I'm pointing out that an arena is more about "a region of memory that you can split up to use later" than "a region of memory that must be allocated and deallocated all at once".
I've never heard that use of the term "arena". Are you thinking of slabs? Arenas are typically allocated and deallocated at once. That's their main feature.
Seems like a bit of an ideosyncratic use of the word. In tcmalloc these per thread zones are just called the thread cache (hence the name "thread caching malloc").
> memory allocation will become a no-op (= bump allocation)

No, that's a cache miss.

No, as memory is allocated linearly the cpu prefetchers will most likely keep the heap in cache.
No, in practice this is not true. You will also need to write out to memory all the newly allocated objects which you don't need anymore.

https://podcasts.apple.com/us/podcast/hidden-gc-bandwidth-co...

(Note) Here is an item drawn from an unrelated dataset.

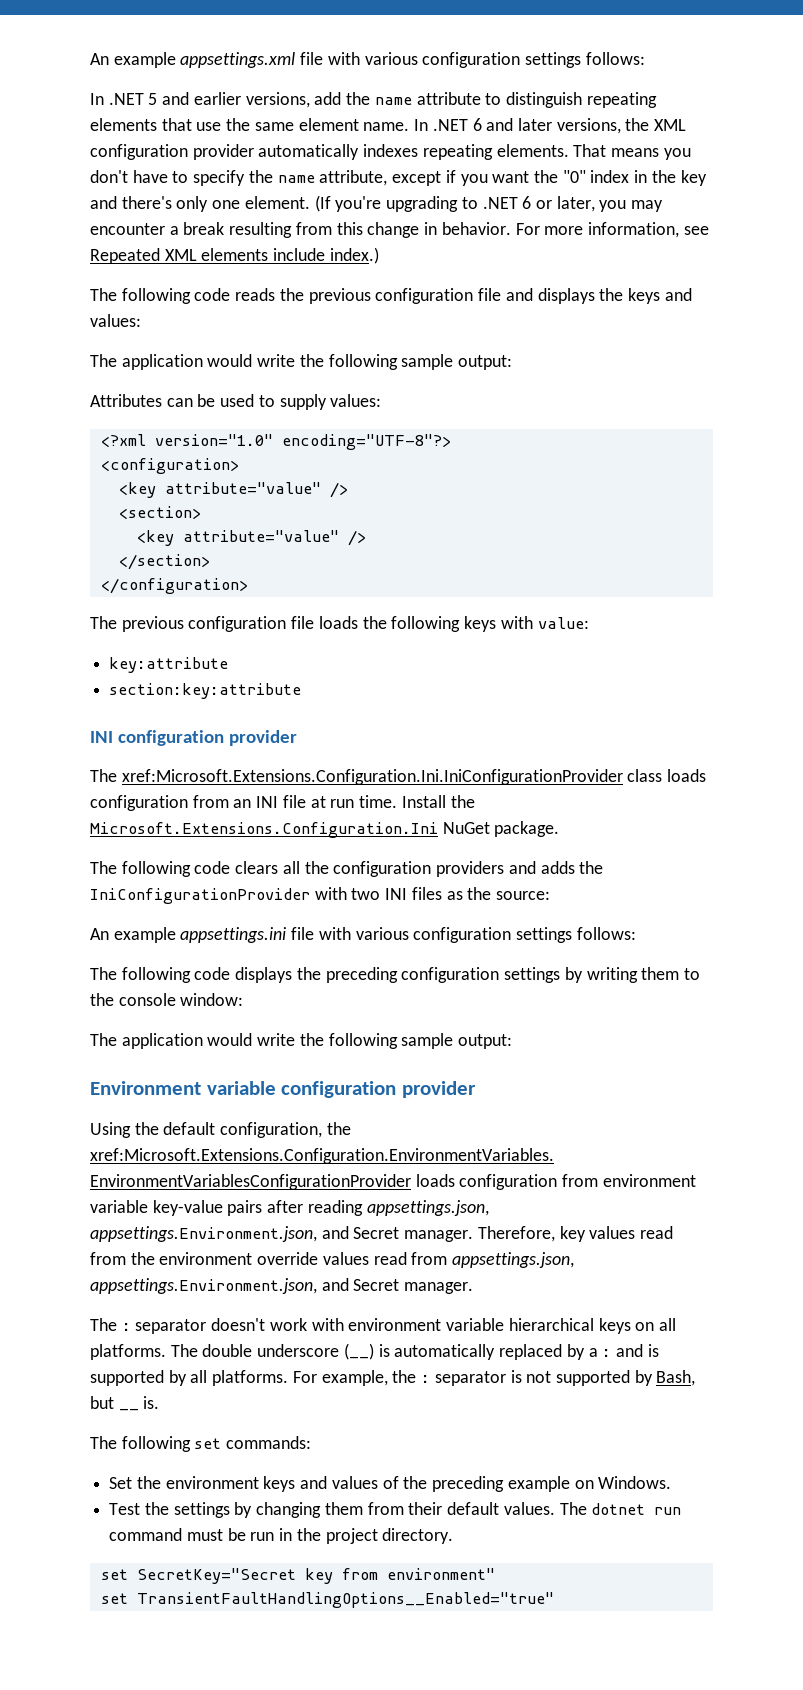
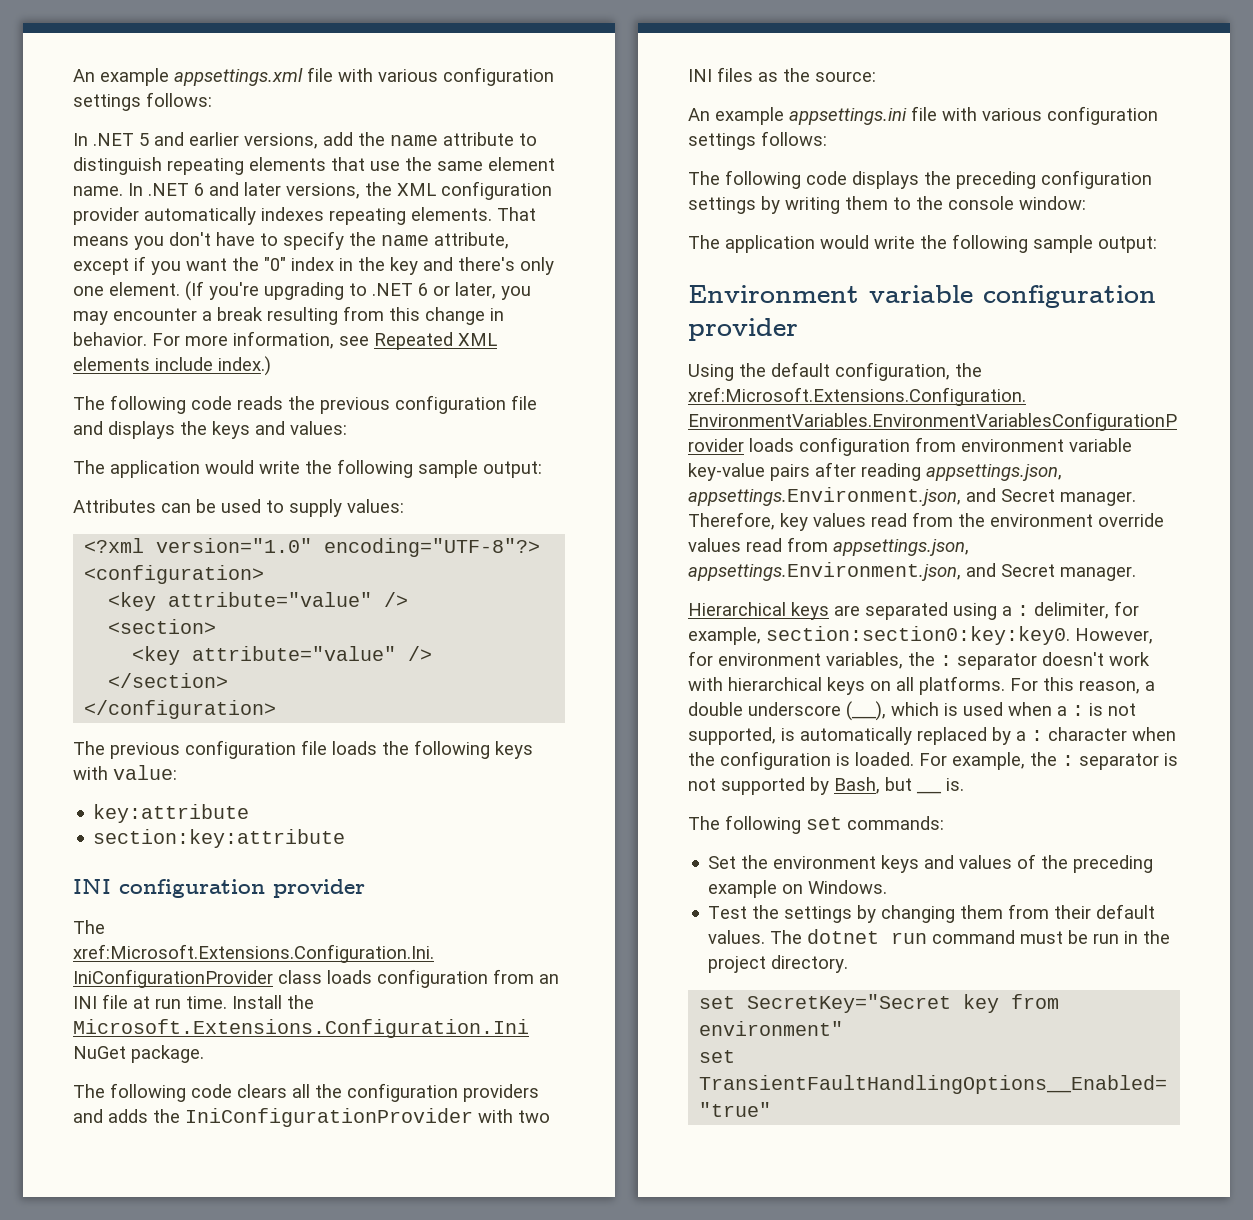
[90,1318,117,1331] The -> [688,601,1139,620] [688,626,1153,645] [688,651,935,669] Hierarchical keys are separated using a : delimiter, for example, section:section0:key:key0. However, for environment variables, the
[348,1318,505,1331] environment variable -> (723, 684) none
[170,1343,374,1360] The double underscore (__) -> [1010,677,1155,694] [688,701,1136,721] [688,727,776,745] For this reason, a double underscore (__), which is used when a : is not supported,
[615,1344,659,1357] [90,1370,289,1386] and is supported by all platforms. -> [1048,727,1176,741] [688,751,914,770] character when the configuration is loaded.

How is that related to memory allocation costs? We are talking about the cost of obtaining a chunk of memory. The cost of actually creating an object is allowed to be much higher because constructors are allowed to execute any arbitrary code.

Just think about how expensive it would be to allocate a 3d vector consisting of 3 floats with malloc() 20000 times and then later deallocate it. Nobody is worrying about the cost of writing 3 floats to RAM. Everyone is worrying about the cost of malloc traversing a free list and it causing memory fragmentation in the process. Meanwhile the arena allocator would be at least as efficient as using an array of 3d vectors.

> How is that related to memory allocation costs?

It's a cost that has to be paid when using bump pointer allocation.

> We are talking about the cost of obtaining a chunk of memory. The cost of actually creating an object is allowed to be much higher because constructors are allowed to execute any arbitrary code.

Accessing main memory is about two orders of magnitude slower than accessing L1. For that time you can run a lot of arbitrary code that accesses data in L1 and registers.

> Just think about how expensive it would be to allocate a 3d vector consisting of 3 floats with malloc() 20000 times and then later deallocate it. Nobody is worrying about the cost of writing 3 floats to RAM. Everyone is worrying about the cost of malloc traversing a free list and it causing memory fragmentation in the process. Meanwhile the arena allocator would be at least as efficient as using an array of 3d vectors.

malloc doesn't mandate free lists, other implementations exist. It's not about relative costs. OP claimed bump pointer allocation to be a "no-op" when it's clearly not.